The mayor, Christine Carnrike, said (and this is the usual reason) that feral cats are a public health and safety issue and the decision is not anti-cat but about health and safety. Are they really a health issue? The proposed local law would impose an initial fine of $50 on anyone who violates it. The fine would rise to $200 for a second offence and for a third offence the fine would be $200.
A local resident, Sarah Francis, a property owner, has a slightly different take on this, a more compassionate approach. She said:
“I’m not pleased with it at all. I think it’s very wrong to threaten people for acting in a compassionate manner towards animals. I think there’s much better ways to go about this.”

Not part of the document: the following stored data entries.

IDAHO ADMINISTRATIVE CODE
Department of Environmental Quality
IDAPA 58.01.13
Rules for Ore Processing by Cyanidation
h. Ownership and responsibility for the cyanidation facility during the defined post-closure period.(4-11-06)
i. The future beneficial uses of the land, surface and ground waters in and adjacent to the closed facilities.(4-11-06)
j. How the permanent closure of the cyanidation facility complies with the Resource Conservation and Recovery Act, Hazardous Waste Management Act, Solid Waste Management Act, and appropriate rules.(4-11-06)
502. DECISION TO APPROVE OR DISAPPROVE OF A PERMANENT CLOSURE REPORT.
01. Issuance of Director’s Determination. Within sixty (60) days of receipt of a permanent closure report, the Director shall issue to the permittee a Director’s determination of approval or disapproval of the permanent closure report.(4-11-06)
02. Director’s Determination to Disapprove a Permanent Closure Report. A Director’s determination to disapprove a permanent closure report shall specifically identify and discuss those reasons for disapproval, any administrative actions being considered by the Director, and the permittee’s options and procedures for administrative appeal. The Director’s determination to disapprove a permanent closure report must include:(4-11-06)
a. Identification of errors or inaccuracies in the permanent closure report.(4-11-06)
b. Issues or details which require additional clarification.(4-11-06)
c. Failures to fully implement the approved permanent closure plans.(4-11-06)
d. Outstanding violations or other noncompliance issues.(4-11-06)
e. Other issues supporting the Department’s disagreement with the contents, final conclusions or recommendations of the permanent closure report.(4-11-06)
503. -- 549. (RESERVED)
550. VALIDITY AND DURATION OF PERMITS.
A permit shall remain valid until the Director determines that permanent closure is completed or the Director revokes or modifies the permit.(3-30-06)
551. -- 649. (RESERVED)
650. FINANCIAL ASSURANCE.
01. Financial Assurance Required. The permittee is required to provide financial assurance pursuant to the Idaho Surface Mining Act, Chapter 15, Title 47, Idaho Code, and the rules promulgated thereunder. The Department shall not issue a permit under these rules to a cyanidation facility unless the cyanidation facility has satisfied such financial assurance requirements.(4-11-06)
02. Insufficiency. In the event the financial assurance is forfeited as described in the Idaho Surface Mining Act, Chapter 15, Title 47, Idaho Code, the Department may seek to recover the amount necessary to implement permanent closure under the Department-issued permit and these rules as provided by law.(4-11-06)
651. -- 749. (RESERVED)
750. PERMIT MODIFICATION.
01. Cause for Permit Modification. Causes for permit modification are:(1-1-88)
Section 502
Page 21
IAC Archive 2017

Of course, she is correct. Well, at least I think so. She represents the other side of the coin to the one which says that feral cats need to be eliminated. There are those that hate them and want to get rid of them and there are those who’s initial thoughts are to be compassionate and treat them humanely. They want to solve the problem of feral cats in a decent way. It’s an entirely different approach to the one presented by the city.
The city should find the dollars
The better solution would be to see if the city can find some tax dollars and work with volunteers to set up TNR programs around the city. When TNR is properly financed and supported by local authorities, it is seen to be effective. The residents who want to stop the feeding of feral cats would then realise that gradually the feral cat population would decrease. They would see that the city is addressing their complaint.
It would also please animal advocates and volunteers who want to do something to help the cats. It would be a compromise and I think it would be money well spent.